* _Data extracts_:
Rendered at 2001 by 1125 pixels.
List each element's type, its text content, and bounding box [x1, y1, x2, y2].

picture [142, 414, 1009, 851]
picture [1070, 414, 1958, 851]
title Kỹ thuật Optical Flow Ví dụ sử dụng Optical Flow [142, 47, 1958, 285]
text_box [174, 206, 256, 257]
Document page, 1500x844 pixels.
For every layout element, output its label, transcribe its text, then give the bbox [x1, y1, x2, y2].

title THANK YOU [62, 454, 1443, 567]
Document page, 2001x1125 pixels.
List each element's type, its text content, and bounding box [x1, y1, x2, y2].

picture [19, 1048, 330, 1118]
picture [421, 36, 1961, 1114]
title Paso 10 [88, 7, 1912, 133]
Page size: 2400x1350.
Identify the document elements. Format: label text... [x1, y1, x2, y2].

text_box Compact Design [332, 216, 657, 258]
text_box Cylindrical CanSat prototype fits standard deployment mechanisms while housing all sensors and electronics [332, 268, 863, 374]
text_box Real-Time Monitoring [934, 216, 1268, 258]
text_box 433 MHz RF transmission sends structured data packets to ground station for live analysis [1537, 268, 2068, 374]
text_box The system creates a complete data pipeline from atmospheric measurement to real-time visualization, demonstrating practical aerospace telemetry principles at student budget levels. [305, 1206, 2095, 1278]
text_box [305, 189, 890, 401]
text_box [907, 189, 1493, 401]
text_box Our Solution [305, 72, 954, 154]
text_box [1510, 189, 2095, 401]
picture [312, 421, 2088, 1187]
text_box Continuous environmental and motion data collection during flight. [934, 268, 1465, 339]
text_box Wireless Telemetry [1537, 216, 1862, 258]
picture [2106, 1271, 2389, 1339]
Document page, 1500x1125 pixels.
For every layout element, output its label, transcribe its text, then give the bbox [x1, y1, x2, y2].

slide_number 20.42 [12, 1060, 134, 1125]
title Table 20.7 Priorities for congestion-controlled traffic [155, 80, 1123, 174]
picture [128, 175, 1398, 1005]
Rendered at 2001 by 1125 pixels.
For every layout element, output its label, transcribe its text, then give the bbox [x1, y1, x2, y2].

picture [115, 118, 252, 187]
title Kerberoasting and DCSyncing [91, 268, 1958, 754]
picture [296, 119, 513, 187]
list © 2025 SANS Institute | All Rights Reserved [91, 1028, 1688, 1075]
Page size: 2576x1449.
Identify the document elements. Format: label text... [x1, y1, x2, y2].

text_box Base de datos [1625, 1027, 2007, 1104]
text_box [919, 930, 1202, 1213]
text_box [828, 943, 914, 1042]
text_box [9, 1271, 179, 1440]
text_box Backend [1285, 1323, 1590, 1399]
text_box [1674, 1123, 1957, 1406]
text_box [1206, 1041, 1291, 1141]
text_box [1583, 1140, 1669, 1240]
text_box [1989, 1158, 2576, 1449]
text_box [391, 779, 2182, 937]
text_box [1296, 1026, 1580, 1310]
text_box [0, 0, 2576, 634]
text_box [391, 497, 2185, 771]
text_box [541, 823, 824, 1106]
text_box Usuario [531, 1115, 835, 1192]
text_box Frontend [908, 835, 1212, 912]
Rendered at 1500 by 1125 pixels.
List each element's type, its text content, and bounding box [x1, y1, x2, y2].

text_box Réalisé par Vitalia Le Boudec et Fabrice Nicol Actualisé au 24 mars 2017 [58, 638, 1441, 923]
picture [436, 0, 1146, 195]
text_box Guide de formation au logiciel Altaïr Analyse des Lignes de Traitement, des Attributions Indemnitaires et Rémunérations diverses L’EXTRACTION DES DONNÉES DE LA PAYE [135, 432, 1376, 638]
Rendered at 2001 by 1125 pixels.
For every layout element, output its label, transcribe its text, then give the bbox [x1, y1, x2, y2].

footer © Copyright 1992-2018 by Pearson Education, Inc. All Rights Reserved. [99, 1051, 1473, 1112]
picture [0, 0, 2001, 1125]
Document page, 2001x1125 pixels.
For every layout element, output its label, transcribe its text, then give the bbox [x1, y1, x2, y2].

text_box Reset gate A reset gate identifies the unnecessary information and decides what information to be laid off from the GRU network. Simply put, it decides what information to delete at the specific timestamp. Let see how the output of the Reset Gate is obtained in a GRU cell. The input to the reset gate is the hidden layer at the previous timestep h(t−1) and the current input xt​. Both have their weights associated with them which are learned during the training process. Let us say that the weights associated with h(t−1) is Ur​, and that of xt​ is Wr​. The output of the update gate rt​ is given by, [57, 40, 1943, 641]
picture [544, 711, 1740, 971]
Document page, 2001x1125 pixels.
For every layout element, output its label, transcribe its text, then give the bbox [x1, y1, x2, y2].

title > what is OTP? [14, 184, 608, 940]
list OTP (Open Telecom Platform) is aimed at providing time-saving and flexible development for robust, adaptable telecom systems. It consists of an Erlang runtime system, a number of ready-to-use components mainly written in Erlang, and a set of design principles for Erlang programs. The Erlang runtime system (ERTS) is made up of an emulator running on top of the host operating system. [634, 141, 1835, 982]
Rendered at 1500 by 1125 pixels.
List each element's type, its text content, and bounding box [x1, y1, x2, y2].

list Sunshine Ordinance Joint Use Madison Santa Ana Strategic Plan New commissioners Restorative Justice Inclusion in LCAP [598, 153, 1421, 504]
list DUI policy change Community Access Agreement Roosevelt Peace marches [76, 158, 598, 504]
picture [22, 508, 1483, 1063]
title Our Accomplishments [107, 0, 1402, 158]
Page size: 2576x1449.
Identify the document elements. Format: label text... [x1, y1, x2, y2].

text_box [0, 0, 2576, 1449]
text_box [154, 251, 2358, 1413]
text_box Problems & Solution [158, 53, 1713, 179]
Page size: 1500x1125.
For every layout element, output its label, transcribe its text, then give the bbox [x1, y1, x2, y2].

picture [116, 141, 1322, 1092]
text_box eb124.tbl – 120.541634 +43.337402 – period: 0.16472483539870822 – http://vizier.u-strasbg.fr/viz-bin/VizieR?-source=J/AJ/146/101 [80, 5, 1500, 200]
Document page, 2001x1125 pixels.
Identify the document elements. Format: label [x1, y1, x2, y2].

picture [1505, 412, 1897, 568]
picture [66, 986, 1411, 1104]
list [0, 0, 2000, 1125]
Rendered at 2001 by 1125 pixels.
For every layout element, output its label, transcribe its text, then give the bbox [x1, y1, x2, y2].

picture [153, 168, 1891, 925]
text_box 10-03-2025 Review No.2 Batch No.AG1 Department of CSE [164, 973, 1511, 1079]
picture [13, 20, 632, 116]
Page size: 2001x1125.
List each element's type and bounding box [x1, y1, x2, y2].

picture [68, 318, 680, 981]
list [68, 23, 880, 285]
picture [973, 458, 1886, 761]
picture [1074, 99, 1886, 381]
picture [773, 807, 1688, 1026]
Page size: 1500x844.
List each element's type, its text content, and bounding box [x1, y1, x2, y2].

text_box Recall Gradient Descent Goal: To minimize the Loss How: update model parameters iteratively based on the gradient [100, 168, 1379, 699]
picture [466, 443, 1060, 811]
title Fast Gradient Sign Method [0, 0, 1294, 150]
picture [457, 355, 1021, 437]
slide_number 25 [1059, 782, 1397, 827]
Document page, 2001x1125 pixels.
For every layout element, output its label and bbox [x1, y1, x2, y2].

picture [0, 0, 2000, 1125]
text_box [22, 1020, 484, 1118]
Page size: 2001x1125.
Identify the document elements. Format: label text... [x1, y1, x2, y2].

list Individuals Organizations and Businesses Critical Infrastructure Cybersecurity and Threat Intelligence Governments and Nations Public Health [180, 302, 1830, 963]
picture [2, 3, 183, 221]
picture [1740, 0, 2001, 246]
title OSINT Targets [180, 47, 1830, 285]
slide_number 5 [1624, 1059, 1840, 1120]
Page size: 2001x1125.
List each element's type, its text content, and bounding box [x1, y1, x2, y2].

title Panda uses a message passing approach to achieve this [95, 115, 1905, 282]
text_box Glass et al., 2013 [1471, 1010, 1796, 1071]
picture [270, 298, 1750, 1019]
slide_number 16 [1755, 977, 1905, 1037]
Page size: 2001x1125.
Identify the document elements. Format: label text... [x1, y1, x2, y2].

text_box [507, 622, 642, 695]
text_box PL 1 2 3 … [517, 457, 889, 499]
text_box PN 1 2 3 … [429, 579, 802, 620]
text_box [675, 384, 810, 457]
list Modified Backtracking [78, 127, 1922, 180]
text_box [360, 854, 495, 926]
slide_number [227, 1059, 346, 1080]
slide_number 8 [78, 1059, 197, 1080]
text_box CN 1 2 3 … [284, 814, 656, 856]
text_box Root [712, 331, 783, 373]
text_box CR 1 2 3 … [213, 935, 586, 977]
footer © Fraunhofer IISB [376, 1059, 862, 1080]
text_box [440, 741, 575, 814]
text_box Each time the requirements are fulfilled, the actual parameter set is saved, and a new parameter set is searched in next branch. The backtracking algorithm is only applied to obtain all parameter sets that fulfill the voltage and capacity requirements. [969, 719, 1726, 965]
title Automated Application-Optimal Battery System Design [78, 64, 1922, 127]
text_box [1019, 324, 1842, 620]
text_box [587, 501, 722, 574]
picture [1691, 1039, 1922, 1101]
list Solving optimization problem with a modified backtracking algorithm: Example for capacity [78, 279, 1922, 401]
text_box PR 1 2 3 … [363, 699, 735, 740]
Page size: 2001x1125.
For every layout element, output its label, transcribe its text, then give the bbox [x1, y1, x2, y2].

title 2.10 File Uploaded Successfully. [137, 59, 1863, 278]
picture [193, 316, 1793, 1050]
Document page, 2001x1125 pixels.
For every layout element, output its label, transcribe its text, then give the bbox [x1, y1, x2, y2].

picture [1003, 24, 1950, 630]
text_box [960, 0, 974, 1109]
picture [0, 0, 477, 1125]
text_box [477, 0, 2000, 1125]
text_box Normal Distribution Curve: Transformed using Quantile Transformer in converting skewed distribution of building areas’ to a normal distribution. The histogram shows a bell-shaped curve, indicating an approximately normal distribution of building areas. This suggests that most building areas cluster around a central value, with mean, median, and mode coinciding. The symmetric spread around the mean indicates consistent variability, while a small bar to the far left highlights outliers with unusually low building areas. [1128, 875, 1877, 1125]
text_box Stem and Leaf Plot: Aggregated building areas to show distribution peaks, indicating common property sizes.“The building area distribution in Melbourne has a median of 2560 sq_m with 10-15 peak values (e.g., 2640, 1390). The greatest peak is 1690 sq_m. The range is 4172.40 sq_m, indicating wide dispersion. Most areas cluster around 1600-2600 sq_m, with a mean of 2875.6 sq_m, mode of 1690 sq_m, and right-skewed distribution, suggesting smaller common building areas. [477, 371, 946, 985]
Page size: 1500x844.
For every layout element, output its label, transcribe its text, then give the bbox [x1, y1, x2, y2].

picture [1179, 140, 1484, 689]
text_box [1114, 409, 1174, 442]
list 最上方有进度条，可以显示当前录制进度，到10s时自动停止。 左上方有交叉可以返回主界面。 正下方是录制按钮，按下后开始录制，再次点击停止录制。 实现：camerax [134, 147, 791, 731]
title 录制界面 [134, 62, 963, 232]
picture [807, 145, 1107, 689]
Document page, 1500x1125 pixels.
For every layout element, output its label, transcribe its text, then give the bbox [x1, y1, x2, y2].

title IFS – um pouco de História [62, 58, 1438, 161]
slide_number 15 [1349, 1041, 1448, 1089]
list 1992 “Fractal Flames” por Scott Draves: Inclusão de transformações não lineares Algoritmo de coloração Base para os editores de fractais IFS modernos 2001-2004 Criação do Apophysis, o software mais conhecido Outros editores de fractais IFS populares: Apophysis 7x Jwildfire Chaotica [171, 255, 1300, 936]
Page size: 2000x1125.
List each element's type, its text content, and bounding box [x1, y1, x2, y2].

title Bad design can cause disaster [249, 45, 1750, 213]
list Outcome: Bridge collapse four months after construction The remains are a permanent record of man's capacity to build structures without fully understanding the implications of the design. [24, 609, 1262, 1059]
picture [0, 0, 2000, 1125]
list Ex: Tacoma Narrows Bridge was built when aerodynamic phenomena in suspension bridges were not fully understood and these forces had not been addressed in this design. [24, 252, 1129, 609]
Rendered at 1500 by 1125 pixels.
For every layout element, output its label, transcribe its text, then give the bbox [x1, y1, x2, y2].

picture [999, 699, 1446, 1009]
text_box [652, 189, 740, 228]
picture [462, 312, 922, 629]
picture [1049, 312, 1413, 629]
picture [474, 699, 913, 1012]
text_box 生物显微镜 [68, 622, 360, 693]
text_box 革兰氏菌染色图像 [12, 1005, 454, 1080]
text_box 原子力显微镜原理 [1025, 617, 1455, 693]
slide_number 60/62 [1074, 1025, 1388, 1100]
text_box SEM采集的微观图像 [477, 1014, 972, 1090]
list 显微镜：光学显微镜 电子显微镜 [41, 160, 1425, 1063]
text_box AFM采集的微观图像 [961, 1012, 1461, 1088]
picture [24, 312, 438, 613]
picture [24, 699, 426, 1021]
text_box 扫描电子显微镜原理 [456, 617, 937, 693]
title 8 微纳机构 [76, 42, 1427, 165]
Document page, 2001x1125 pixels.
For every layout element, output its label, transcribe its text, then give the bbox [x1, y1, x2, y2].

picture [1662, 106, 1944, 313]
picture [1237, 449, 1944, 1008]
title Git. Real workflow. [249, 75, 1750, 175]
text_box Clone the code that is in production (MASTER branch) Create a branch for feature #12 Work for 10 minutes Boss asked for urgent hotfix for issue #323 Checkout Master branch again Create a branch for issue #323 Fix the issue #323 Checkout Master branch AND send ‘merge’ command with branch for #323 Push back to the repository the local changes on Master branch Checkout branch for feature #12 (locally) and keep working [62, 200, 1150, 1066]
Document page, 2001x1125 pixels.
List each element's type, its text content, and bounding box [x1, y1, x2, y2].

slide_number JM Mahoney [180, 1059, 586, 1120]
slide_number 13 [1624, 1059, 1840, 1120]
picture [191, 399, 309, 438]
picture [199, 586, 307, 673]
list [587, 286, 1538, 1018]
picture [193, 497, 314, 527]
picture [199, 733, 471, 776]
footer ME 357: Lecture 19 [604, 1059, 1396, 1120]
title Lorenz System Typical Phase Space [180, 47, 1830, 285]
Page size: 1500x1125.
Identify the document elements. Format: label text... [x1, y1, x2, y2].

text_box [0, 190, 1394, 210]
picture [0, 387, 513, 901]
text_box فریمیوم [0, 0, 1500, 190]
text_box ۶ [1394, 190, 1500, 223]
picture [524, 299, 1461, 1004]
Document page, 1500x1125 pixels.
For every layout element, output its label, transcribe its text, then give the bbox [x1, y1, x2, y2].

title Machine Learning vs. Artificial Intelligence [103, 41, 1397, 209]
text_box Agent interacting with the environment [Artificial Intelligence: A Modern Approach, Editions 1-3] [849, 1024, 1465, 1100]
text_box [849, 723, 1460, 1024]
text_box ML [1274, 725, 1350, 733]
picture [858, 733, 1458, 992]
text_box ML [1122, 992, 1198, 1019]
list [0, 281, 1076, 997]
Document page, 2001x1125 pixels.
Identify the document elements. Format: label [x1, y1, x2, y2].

* _Requirement_:
Nothing but an exact copy of the lines from the first one above through the line holding "Page size: 2400x1350." should be returned.

* _Solution for this problem_:
Rendered at 2001 by 1125 pixels.
List each element's type, its text content, and bounding box [x1, y1, x2, y2].

picture [142, 414, 1009, 851]
picture [1070, 414, 1958, 851]
title Kỹ thuật Optical Flow Ví dụ sử dụng Optical Flow [142, 47, 1958, 285]
text_box [174, 206, 256, 257]
Document page, 1500x844 pixels.
For every layout element, output its label, transcribe its text, then give the bbox [x1, y1, x2, y2].

title THANK YOU [62, 454, 1443, 567]
Document page, 2001x1125 pixels.
List each element's type, its text content, and bounding box [x1, y1, x2, y2].

picture [19, 1048, 330, 1118]
picture [421, 36, 1961, 1114]
title Paso 10 [88, 7, 1912, 133]
Page size: 2400x1350.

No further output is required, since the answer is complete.